Extracted data entries
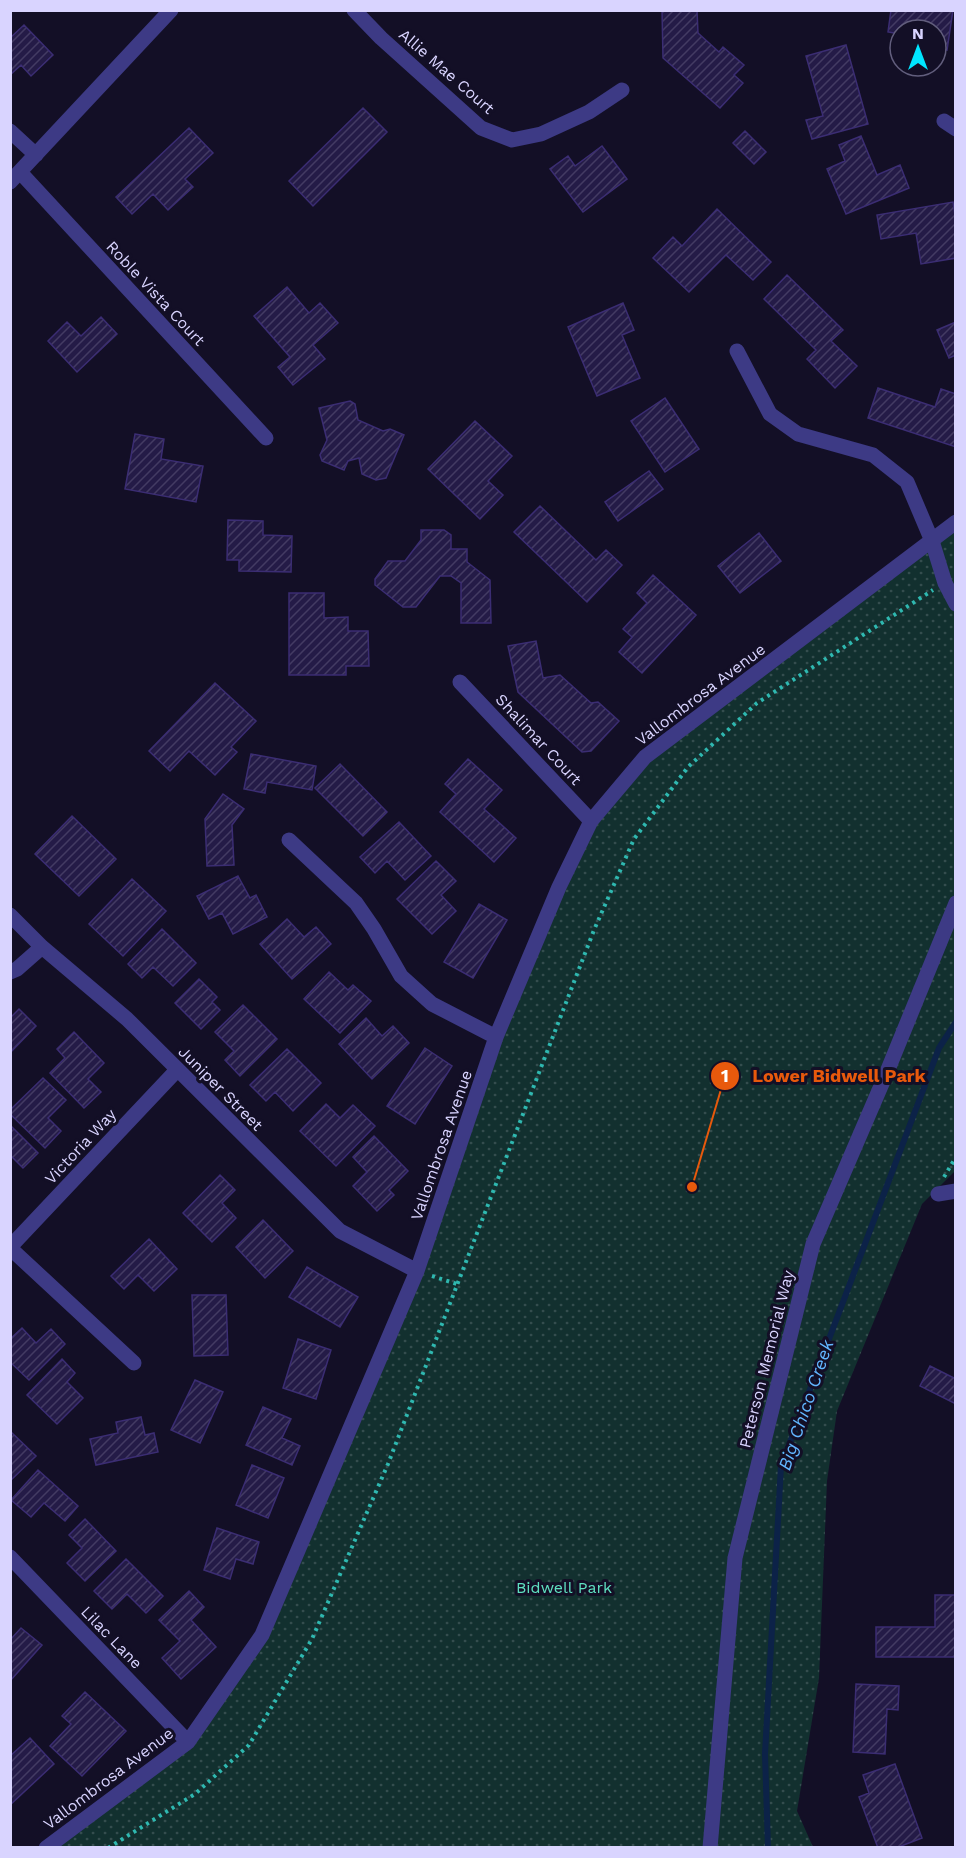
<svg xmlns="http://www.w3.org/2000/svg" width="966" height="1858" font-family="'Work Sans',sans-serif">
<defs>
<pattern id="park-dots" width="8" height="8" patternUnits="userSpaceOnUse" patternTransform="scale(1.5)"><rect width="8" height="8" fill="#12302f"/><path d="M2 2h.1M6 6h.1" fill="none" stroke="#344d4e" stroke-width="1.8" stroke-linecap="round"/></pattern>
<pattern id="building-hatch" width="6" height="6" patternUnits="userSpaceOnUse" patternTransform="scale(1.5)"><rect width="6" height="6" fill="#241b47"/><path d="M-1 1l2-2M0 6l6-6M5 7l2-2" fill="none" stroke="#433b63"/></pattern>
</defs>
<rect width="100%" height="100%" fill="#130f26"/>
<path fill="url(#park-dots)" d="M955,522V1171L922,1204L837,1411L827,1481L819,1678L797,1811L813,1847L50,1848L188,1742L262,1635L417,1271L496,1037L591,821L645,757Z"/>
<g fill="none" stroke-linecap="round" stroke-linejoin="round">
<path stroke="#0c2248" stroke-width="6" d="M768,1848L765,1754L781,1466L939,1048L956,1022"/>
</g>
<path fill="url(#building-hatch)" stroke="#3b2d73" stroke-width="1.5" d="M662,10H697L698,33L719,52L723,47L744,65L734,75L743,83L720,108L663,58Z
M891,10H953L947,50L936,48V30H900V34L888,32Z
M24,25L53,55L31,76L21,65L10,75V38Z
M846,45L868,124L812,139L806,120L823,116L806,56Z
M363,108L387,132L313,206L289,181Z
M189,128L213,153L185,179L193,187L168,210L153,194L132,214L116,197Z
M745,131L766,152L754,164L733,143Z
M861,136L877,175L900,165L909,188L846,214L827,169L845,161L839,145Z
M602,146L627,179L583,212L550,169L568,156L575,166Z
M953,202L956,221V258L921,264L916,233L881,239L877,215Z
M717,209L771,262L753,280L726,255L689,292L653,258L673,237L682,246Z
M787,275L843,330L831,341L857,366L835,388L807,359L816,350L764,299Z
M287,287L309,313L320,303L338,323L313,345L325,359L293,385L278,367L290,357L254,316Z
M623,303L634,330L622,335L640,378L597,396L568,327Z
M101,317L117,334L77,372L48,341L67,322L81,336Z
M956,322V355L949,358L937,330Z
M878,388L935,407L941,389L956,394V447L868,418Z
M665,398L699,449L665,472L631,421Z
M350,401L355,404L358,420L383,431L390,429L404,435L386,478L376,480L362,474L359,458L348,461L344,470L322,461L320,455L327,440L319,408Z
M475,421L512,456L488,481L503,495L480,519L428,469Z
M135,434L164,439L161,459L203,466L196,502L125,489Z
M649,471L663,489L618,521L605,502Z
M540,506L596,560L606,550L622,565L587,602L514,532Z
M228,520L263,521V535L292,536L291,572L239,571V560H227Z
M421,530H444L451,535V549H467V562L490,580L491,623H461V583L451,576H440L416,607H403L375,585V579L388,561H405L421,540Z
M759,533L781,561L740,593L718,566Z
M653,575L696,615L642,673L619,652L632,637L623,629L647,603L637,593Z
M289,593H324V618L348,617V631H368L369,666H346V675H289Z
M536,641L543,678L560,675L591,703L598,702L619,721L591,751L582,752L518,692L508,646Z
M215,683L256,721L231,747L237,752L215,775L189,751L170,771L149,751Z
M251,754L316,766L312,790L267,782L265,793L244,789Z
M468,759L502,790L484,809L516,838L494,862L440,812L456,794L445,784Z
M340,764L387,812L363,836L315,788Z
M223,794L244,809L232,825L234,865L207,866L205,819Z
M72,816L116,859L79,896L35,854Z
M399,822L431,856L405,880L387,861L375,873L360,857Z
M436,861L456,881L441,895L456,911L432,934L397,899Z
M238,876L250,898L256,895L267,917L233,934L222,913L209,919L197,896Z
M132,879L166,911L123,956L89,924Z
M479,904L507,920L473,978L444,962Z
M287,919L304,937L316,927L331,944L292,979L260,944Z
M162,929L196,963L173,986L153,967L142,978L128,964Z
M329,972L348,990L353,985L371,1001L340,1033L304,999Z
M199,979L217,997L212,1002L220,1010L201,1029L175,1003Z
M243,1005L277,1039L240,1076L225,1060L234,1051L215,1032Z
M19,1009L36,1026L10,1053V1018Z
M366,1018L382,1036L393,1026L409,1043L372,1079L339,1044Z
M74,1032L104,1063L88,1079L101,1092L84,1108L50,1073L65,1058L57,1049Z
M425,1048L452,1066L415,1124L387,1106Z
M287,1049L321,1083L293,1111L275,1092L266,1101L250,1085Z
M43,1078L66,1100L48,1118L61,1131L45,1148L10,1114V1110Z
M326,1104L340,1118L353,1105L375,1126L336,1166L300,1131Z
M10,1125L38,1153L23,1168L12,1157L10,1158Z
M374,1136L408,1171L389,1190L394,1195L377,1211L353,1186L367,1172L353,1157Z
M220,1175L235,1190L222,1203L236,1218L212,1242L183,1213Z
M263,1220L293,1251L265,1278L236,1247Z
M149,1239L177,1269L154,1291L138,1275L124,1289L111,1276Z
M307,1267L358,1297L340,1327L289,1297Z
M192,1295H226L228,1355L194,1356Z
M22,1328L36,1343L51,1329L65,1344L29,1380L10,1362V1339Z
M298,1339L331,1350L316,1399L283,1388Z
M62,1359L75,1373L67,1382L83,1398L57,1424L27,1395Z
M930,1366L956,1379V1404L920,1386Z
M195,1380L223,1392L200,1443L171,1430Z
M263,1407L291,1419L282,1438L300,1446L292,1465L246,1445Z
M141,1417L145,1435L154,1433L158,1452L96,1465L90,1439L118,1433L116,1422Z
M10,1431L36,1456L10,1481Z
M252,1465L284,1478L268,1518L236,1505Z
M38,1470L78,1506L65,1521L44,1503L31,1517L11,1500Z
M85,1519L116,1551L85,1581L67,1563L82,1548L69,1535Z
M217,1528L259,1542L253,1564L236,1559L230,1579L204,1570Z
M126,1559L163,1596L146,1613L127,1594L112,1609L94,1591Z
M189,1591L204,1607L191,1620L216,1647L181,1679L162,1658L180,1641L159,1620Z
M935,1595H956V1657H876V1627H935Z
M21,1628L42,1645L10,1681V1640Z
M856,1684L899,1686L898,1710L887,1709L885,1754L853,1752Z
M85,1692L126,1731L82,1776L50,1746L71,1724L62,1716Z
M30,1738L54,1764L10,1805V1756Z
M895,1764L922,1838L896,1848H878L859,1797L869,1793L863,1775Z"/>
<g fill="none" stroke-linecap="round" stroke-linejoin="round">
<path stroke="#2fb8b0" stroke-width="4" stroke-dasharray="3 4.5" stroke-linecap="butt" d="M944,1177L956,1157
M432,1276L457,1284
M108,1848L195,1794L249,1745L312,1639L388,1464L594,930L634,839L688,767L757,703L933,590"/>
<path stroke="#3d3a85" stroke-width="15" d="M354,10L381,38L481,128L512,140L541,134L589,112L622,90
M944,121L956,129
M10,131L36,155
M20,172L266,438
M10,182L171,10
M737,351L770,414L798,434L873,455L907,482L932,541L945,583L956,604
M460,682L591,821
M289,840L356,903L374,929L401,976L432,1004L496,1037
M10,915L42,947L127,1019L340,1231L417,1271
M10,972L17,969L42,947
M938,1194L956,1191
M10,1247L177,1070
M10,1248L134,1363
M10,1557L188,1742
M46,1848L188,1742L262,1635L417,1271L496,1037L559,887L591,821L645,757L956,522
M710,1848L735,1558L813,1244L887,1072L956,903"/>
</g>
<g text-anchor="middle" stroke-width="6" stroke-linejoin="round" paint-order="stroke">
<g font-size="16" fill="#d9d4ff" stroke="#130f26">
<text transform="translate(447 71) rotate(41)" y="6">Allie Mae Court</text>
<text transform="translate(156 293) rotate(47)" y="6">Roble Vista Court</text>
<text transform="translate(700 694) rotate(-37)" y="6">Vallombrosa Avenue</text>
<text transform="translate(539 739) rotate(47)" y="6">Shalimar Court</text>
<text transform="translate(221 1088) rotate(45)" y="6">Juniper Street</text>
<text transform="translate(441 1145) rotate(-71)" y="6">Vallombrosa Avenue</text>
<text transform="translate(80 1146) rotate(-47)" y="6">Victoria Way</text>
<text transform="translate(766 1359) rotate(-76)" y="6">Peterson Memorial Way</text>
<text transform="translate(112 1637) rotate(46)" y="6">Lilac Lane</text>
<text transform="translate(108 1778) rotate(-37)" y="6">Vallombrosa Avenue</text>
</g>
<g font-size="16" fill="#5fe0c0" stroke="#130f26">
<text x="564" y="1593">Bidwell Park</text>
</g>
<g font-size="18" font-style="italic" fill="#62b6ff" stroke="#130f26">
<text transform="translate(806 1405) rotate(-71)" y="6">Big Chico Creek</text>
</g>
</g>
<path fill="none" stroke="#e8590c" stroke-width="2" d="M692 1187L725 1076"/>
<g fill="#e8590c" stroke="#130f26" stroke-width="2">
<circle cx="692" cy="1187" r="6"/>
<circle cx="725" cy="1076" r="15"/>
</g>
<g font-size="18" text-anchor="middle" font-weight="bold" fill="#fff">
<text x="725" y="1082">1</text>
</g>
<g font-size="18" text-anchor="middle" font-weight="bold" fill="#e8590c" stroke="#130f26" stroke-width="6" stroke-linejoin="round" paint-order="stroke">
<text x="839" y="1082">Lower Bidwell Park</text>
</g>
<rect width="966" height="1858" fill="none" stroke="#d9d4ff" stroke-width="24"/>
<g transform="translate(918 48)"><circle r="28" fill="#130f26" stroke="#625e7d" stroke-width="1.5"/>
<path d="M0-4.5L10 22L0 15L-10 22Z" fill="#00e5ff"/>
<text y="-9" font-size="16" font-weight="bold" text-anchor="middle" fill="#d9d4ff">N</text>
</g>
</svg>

§ EXERCISE REQUIREMENTS
What is asked for is an exact copy of the lines above from the one containing "M10,1125L38,1153L23,1168L12,1157L10,1158Z" through the one containing "M126,1559L163,1596L146,1613L127,1594L112,1609L94,1591Z", and only those.

§ EXERCISE RESULT
M10,1125L38,1153L23,1168L12,1157L10,1158Z
M374,1136L408,1171L389,1190L394,1195L377,1211L353,1186L367,1172L353,1157Z
M220,1175L235,1190L222,1203L236,1218L212,1242L183,1213Z
M263,1220L293,1251L265,1278L236,1247Z
M149,1239L177,1269L154,1291L138,1275L124,1289L111,1276Z
M307,1267L358,1297L340,1327L289,1297Z
M192,1295H226L228,1355L194,1356Z
M22,1328L36,1343L51,1329L65,1344L29,1380L10,1362V1339Z
M298,1339L331,1350L316,1399L283,1388Z
M62,1359L75,1373L67,1382L83,1398L57,1424L27,1395Z
M930,1366L956,1379V1404L920,1386Z
M195,1380L223,1392L200,1443L171,1430Z
M263,1407L291,1419L282,1438L300,1446L292,1465L246,1445Z
M141,1417L145,1435L154,1433L158,1452L96,1465L90,1439L118,1433L116,1422Z
M10,1431L36,1456L10,1481Z
M252,1465L284,1478L268,1518L236,1505Z
M38,1470L78,1506L65,1521L44,1503L31,1517L11,1500Z
M85,1519L116,1551L85,1581L67,1563L82,1548L69,1535Z
M217,1528L259,1542L253,1564L236,1559L230,1579L204,1570Z
M126,1559L163,1596L146,1613L127,1594L112,1609L94,1591Z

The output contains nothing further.